■ Exercise details:
Could you output each line below precisely as it stands, without the images?

■ Dataset extract:
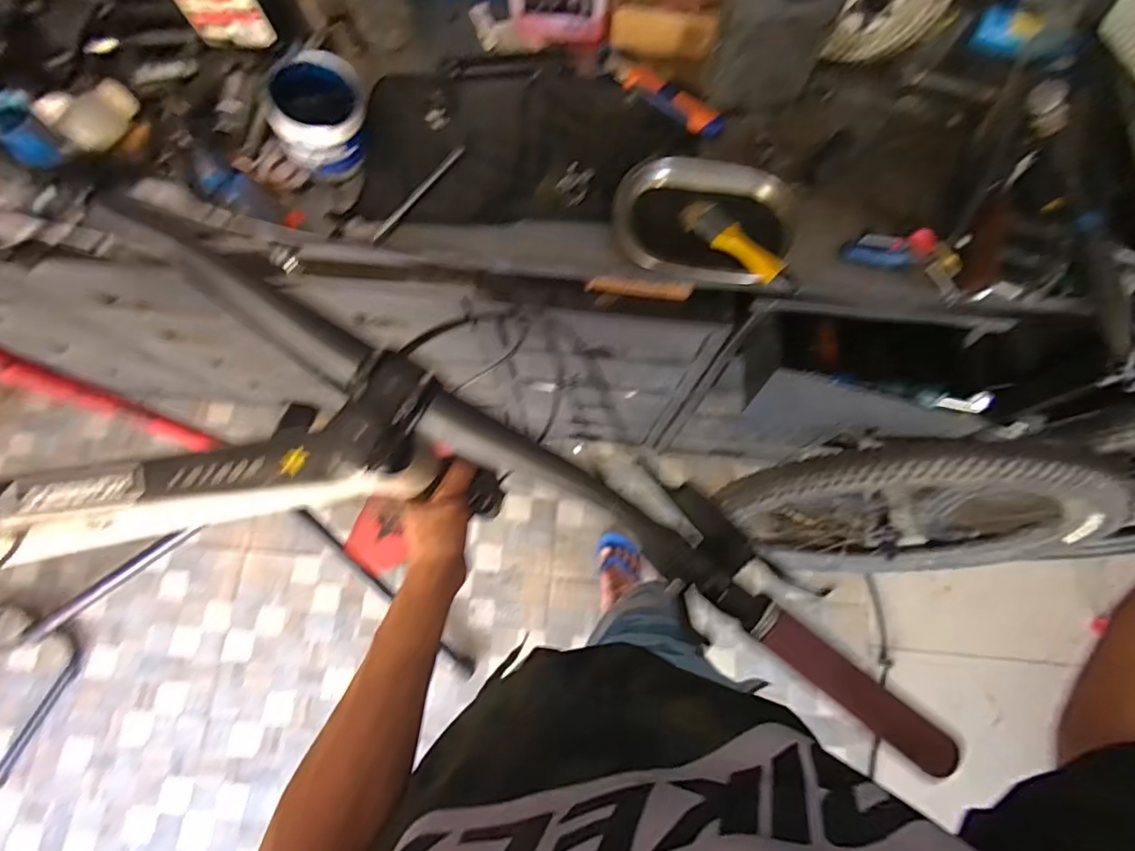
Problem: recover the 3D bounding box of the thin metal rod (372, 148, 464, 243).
[{"bbox_3d":[-0.188,-0.294,0.692,0.015,0.006,0.169,36,77,9],"label":"thin metal rod"}]

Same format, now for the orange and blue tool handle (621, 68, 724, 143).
[{"bbox_3d":[0.139,-0.421,0.716,0.143,0.013,0.037,36,77,9],"label":"orange and blue tool handle"}]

■ Written response:
Problem: recover the 3D bounding box of the thin metal rod (372, 148, 464, 243).
[{"bbox_3d":[-0.188,-0.294,0.692,0.015,0.006,0.169,36,77,9],"label":"thin metal rod"}]

Same format, now for the orange and blue tool handle (621, 68, 724, 143).
[{"bbox_3d":[0.139,-0.421,0.716,0.143,0.013,0.037,36,77,9],"label":"orange and blue tool handle"}]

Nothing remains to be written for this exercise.